§ WHAT THE TASK ASKS: Reproduce the entries verbatim, from the beginning of the entries through the line that contains "Chrysler PT Cruiser", including both of these lines.

§ GIVEN RECORDS:
---+---

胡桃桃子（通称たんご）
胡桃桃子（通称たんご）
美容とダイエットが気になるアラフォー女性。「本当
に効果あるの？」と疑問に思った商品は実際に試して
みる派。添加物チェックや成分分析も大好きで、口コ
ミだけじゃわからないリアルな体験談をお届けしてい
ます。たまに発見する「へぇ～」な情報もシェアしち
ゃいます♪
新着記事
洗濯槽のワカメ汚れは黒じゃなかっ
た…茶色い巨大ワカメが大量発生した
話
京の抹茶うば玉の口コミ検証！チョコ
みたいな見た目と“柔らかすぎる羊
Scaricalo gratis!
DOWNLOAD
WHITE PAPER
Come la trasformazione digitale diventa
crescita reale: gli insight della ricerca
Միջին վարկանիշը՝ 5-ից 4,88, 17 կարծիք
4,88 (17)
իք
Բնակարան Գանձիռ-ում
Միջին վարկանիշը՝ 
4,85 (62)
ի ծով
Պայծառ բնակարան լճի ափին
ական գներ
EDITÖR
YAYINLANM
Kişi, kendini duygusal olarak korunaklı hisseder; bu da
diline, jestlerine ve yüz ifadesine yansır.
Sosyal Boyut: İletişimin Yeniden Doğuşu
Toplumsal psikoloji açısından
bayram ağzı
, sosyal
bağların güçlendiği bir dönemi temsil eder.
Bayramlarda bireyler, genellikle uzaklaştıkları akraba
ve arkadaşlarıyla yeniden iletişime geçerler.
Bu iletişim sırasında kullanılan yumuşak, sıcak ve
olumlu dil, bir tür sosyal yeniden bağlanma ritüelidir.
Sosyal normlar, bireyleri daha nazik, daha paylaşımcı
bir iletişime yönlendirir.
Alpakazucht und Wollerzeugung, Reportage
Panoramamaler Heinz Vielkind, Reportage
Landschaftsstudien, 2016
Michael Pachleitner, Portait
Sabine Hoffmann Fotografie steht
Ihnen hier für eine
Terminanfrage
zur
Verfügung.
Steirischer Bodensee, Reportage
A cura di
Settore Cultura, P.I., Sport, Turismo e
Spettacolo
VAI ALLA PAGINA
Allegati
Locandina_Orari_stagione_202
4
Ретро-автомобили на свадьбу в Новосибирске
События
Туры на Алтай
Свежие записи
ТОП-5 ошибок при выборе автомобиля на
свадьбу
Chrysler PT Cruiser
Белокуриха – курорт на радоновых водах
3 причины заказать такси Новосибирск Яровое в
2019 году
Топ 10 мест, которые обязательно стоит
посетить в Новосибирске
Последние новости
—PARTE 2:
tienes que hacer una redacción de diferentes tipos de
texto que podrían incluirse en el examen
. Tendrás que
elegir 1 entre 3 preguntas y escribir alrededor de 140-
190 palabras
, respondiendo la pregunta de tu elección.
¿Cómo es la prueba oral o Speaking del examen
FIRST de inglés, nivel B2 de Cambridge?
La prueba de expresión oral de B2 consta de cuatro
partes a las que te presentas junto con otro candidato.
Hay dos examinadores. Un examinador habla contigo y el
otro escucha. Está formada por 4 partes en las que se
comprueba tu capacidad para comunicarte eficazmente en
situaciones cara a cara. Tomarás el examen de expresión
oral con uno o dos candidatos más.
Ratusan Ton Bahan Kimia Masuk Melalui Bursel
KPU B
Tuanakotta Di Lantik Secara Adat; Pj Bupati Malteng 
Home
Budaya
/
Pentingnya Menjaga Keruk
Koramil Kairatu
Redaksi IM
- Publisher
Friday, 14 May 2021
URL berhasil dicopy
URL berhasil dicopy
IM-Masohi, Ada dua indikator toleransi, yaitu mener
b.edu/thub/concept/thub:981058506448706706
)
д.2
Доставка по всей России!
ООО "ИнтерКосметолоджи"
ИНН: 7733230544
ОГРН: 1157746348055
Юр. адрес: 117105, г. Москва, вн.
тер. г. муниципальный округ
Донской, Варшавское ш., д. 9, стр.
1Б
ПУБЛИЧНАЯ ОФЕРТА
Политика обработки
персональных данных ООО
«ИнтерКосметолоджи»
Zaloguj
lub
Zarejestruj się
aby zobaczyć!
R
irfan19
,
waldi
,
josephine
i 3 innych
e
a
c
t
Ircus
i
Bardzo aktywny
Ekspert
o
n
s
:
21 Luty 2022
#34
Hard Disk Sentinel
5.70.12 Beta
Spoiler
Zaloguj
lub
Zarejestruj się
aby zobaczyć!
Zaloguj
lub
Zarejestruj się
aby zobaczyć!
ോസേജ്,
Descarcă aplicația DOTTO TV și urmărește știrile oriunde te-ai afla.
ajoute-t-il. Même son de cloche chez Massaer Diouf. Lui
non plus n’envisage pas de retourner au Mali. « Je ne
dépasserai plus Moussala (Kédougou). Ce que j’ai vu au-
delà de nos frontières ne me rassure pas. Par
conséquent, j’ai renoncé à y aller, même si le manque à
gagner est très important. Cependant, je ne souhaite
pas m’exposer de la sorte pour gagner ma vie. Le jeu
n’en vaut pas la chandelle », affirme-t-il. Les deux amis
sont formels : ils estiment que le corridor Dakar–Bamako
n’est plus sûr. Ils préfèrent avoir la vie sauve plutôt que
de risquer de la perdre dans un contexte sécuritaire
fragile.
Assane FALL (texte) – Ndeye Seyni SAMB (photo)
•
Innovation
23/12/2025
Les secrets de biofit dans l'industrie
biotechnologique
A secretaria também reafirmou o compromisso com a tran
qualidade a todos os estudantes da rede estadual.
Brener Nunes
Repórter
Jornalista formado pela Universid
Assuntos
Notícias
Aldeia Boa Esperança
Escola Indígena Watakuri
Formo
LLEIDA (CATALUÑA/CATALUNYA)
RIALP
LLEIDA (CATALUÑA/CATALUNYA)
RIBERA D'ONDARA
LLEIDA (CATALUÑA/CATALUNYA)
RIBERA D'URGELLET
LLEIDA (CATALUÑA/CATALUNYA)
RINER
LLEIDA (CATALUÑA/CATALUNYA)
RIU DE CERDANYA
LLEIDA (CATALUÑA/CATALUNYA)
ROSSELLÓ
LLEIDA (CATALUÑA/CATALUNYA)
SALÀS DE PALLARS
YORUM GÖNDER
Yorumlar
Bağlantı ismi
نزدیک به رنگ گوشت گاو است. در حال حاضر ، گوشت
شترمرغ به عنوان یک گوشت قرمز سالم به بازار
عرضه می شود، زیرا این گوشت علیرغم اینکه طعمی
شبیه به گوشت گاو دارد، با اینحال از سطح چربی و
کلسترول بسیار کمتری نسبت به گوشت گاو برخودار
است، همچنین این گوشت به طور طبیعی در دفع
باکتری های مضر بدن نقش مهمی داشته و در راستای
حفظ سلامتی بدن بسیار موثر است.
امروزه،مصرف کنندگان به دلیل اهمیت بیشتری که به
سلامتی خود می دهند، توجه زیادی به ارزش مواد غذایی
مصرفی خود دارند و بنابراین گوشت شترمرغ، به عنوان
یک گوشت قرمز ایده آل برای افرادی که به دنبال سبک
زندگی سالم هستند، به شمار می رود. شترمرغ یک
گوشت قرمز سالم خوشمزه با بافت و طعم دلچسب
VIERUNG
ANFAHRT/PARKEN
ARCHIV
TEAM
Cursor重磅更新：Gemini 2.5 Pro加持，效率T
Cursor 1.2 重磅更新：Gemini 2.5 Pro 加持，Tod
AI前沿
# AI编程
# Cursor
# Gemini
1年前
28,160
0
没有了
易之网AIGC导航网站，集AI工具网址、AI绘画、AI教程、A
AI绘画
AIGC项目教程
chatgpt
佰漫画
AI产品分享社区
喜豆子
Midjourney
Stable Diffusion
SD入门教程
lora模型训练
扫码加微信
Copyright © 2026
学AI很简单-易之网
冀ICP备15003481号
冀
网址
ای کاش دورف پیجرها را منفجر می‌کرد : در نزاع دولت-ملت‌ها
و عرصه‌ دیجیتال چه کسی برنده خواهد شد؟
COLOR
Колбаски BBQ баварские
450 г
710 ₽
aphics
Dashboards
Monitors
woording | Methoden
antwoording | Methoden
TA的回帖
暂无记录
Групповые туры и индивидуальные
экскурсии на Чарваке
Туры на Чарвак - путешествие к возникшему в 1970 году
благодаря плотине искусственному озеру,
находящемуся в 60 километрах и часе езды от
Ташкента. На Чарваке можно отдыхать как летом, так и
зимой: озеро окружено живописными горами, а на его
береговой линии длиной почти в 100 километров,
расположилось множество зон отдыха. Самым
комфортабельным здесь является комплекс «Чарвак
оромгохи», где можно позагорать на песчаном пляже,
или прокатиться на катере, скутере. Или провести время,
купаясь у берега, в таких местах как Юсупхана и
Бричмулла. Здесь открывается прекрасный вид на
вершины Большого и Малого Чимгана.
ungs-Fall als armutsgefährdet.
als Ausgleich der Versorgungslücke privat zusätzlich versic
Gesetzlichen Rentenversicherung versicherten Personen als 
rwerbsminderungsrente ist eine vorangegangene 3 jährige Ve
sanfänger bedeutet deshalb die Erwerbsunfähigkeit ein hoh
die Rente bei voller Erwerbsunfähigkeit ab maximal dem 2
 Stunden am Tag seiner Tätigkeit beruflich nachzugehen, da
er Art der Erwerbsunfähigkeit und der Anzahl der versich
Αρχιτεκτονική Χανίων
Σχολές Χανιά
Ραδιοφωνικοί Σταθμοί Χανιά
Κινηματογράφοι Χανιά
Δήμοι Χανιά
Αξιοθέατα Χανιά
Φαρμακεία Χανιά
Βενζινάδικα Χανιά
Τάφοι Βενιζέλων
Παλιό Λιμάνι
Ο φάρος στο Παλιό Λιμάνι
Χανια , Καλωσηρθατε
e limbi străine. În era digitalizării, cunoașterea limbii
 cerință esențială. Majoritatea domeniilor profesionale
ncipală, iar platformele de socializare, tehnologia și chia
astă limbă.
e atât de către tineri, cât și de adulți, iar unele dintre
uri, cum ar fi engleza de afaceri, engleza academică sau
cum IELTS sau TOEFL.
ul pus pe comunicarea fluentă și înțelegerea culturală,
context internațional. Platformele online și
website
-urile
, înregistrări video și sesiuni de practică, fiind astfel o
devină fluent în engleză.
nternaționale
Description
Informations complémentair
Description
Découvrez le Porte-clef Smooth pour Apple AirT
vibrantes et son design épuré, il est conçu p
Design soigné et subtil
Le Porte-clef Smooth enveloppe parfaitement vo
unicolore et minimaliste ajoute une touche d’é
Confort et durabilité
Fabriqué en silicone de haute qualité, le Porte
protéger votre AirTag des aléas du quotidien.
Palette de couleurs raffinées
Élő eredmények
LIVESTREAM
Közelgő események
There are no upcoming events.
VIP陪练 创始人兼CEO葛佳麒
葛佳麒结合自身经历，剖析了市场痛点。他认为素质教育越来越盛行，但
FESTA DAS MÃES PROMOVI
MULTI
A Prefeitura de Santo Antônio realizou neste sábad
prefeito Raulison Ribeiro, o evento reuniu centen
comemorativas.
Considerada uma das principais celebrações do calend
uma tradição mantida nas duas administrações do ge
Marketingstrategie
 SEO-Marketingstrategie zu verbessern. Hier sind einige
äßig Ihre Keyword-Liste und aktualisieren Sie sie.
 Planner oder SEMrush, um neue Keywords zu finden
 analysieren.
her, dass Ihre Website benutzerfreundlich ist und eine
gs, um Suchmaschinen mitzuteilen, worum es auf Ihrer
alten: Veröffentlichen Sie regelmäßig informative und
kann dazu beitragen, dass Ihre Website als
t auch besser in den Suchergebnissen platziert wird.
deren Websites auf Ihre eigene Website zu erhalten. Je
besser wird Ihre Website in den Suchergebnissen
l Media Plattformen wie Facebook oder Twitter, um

---+---

§ ANSWER FOR THIS EXERCISE:
胡桃桃子（通称たんご）
胡桃桃子（通称たんご）
美容とダイエットが気になるアラフォー女性。「本当
に効果あるの？」と疑問に思った商品は実際に試して
みる派。添加物チェックや成分分析も大好きで、口コ
ミだけじゃわからないリアルな体験談をお届けしてい
ます。たまに発見する「へぇ～」な情報もシェアしち
ゃいます♪
新着記事
洗濯槽のワカメ汚れは黒じゃなかっ
た…茶色い巨大ワカメが大量発生した
話
京の抹茶うば玉の口コミ検証！チョコ
みたいな見た目と“柔らかすぎる羊
Scaricalo gratis!
DOWNLOAD
WHITE PAPER
Come la trasformazione digitale diventa
crescita reale: gli insight della ricerca
Միջին վարկանիշը՝ 5-ից 4,88, 17 կարծիք
4,88 (17)
իք
Բնակարան Գանձիռ-ում
Միջին վարկանիշը՝ 
4,85 (62)
ի ծով
Պայծառ բնակարան լճի ափին
ական գներ
EDITÖR
YAYINLANM
Kişi, kendini duygusal olarak korunaklı hisseder; bu da
diline, jestlerine ve yüz ifadesine yansır.
Sosyal Boyut: İletişimin Yeniden Doğuşu
Toplumsal psikoloji açısından
bayram ağzı
, sosyal
bağların güçlendiği bir dönemi temsil eder.
Bayramlarda bireyler, genellikle uzaklaştıkları akraba
ve arkadaşlarıyla yeniden iletişime geçerler.
Bu iletişim sırasında kullanılan yumuşak, sıcak ve
olumlu dil, bir tür sosyal yeniden bağlanma ritüelidir.
Sosyal normlar, bireyleri daha nazik, daha paylaşımcı
bir iletişime yönlendirir.
Alpakazucht und Wollerzeugung, Reportage
Panoramamaler Heinz Vielkind, Reportage
Landschaftsstudien, 2016
Michael Pachleitner, Portait
Sabine Hoffmann Fotografie steht
Ihnen hier für eine
Terminanfrage
zur
Verfügung.
Steirischer Bodensee, Reportage
A cura di
Settore Cultura, P.I., Sport, Turismo e
Spettacolo
VAI ALLA PAGINA
Allegati
Locandina_Orari_stagione_202
4
Ретро-автомобили на свадьбу в Новосибирске
События
Туры на Алтай
Свежие записи
ТОП-5 ошибок при выборе автомобиля на
свадьбу
Chrysler PT Cruiser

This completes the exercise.